:: Available data
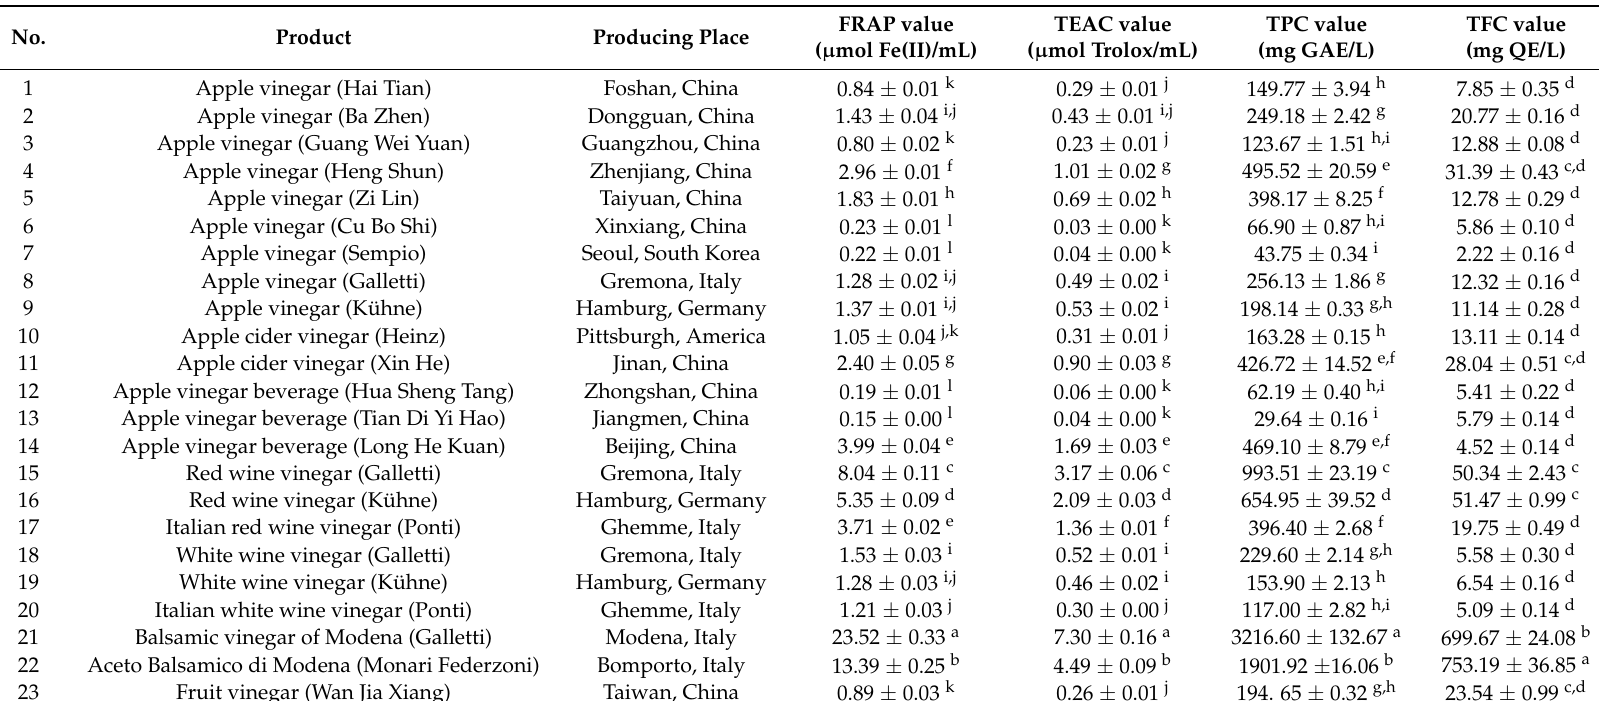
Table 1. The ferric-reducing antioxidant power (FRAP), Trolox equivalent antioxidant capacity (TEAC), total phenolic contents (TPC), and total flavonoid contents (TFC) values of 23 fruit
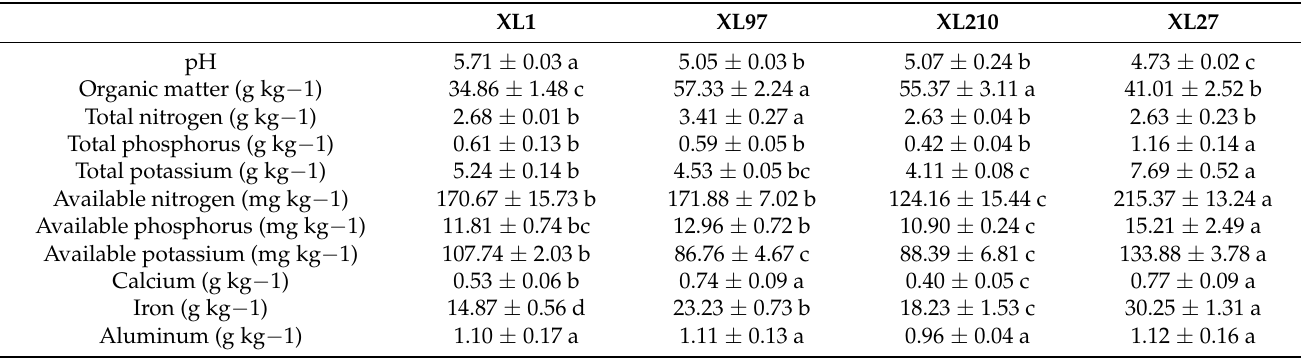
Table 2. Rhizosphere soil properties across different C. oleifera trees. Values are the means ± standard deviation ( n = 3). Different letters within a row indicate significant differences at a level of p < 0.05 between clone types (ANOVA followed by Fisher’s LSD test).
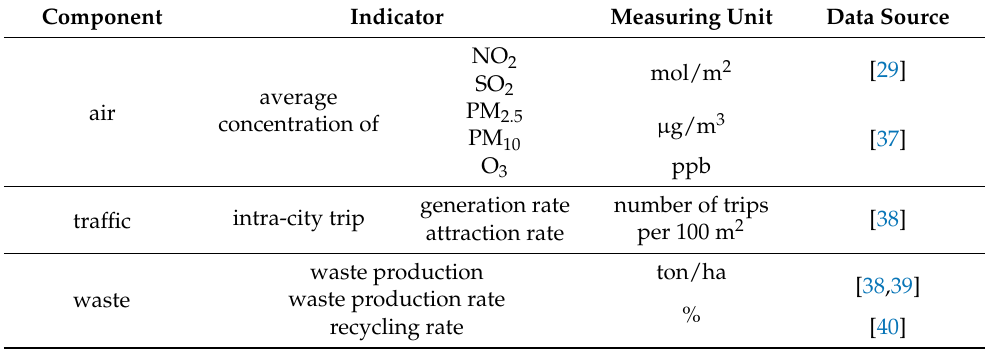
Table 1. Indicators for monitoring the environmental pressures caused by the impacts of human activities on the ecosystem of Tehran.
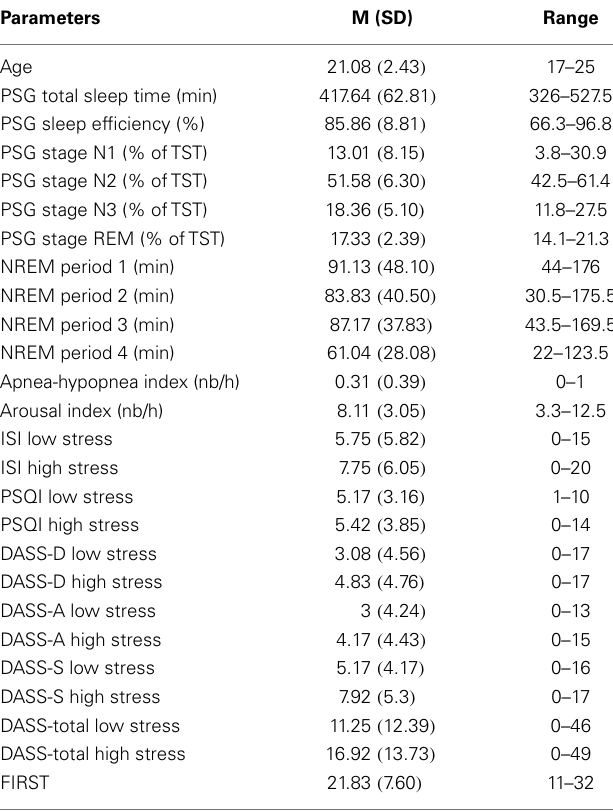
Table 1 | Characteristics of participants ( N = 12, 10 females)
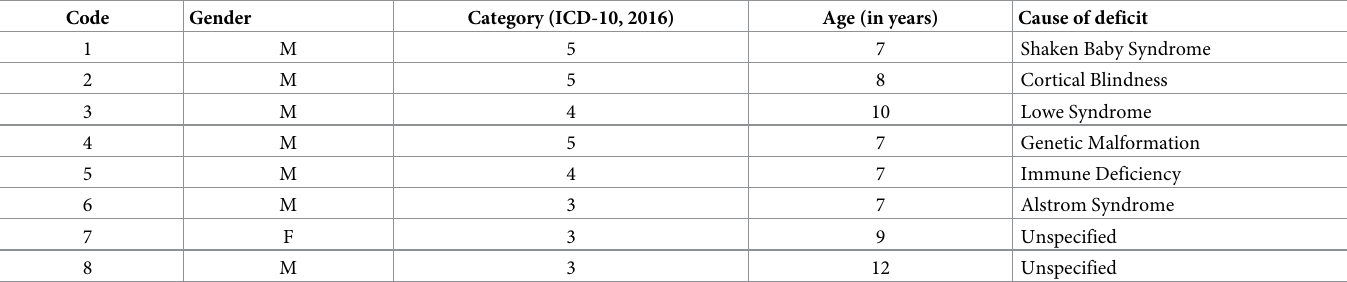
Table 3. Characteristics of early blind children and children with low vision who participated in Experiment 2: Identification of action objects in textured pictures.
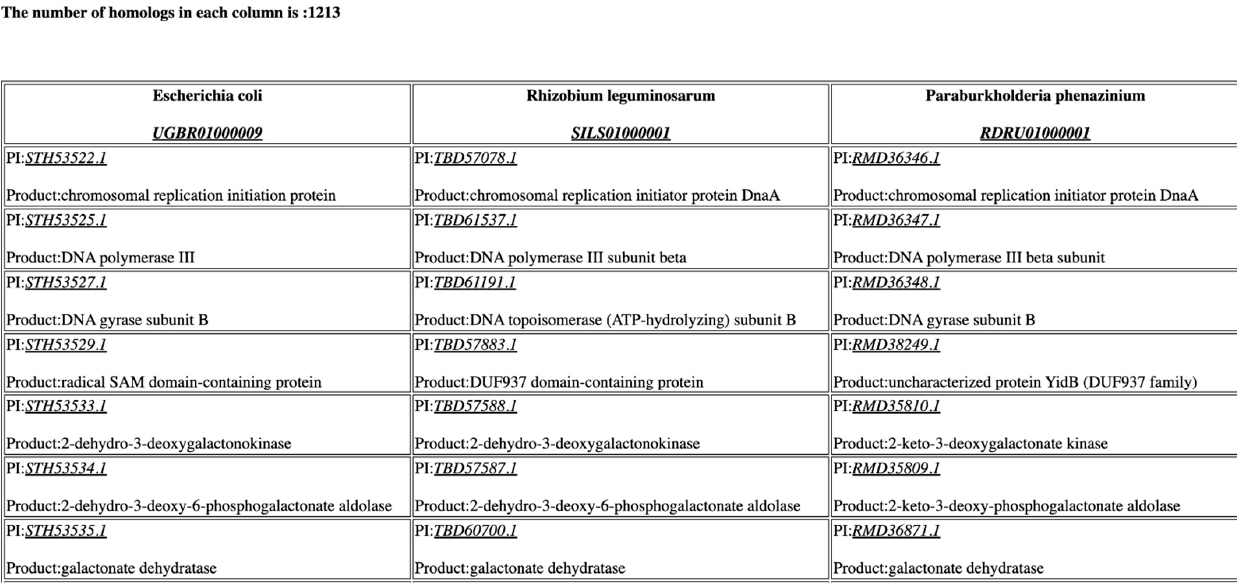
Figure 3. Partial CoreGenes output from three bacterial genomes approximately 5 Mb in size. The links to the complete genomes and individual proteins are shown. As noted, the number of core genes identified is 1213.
::::
Task brief: Lines in the records above that carry the word "Characteristics" are to be located and copied.

Result of this exercise:
Table 1 | Characteristics of participants ( N = 12, 10 females)
Table 3. Characteristics of early blind children and children with low vision who participated in Experiment 2: Identification of action objects in textured pictures.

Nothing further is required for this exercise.